Weightmans also runs a legal apprentice scheme, paying for school-leavers to qualify as solicitors via the SQE route. Westcott, who acts as a mentor to one of the firm’s apprentices, explains the process. ‘It’s a six-year, on-the-job training course, with four years working in different teams around the firm,’ he says. That is followed by what is almost a traditional training contract of four six-month seats in different departments alongside the SQE assessments. The legal apprenticeship, he adds, ‘is a no-brainer for a school-leaver compared with the traditional route of studying law at university’. Weightmans pays them to qualify, covers their fees and facilitates their learning.

At Weightmans the legal apprenticeship offers a solution in terms of investing in young people. It covers their SQE fees and gives them qualifying work experience and on-the-job training. This is facilitating diversity and social mobility in a way that the traditional LPC and the new SQE route cannot achieve because of the financial burden they place on trainees.
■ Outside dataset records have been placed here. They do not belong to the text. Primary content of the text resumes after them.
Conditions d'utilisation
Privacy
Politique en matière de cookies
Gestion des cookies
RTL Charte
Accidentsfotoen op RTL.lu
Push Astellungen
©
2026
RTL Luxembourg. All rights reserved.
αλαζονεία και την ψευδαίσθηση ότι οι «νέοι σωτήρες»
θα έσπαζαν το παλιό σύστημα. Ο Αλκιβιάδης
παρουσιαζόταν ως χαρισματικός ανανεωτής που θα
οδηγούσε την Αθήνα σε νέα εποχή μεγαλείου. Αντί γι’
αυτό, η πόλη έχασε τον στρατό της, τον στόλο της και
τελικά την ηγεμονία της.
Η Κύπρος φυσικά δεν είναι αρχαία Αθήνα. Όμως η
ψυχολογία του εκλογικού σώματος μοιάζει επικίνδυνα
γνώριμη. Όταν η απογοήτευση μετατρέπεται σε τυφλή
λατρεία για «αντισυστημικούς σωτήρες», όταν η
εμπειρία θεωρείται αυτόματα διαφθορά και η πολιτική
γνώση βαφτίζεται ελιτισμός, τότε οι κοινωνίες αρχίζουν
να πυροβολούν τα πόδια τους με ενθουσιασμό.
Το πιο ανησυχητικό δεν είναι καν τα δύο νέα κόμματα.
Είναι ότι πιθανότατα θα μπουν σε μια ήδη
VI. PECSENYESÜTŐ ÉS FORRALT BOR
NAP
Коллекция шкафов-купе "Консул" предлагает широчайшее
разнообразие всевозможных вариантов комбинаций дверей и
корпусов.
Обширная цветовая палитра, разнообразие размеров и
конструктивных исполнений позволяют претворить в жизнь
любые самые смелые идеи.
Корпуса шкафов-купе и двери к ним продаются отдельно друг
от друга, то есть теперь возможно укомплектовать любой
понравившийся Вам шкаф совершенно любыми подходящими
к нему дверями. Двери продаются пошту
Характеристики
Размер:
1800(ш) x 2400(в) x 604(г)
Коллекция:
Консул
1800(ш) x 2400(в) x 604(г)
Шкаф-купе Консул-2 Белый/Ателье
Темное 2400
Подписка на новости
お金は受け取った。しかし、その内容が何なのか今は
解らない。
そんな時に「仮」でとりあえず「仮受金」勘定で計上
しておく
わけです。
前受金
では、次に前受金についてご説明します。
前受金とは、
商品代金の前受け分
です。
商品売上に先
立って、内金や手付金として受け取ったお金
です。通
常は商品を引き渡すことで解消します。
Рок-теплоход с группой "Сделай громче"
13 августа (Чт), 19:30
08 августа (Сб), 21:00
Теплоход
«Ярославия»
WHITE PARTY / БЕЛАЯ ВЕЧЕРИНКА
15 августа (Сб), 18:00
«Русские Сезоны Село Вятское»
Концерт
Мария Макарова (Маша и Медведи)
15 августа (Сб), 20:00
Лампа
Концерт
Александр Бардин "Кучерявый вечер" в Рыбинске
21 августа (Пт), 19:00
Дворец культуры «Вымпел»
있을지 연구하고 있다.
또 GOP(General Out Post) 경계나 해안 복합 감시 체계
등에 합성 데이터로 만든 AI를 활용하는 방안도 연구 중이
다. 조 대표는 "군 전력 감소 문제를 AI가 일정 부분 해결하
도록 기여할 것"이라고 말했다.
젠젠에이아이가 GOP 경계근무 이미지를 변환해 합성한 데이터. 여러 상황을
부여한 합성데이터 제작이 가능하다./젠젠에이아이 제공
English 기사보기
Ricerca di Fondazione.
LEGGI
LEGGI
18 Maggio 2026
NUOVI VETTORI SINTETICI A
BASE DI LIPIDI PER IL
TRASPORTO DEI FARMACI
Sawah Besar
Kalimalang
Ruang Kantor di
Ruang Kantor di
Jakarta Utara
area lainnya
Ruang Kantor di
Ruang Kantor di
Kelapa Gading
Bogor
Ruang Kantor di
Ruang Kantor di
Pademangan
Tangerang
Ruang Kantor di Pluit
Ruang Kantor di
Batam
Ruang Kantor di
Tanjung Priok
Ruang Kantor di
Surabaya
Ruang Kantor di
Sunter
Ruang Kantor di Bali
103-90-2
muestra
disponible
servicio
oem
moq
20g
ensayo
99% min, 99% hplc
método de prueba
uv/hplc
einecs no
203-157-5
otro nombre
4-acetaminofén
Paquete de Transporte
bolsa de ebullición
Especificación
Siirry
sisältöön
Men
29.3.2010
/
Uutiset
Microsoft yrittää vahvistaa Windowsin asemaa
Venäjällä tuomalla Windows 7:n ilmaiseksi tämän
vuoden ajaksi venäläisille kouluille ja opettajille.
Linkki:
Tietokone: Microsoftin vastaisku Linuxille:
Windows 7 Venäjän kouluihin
Weightmans’ commitment to training, career development and inclusivity is rewarded by low associate turnover. ‘While money is an important consideration, the culture is the main reason I stick around,’ says Westcott. ‘When I was considering joining Weightmans in 2011, I had another job offer paying 50% more. I chose Weightmans because of its culture and, 11 years on, I know I made the right choice. Every six months the firm does job satisfaction surveys, and we are asked for the words we associate with the firm. The one word that appears in every word cloud is “family”. Although Weightmans is a top-45 law firm, it retains a feeling of family.’

And allowing for a work-life balance instead of requiring a 15-hour day opens up other opportunities for career development. These include mentoring, corporate social responsibility and charity work.  

Like the respondents to the Future Lawyers Report (see box), Westcott prioritises career development and an employee-centric culture over money. Money alone cannot win the war for talent.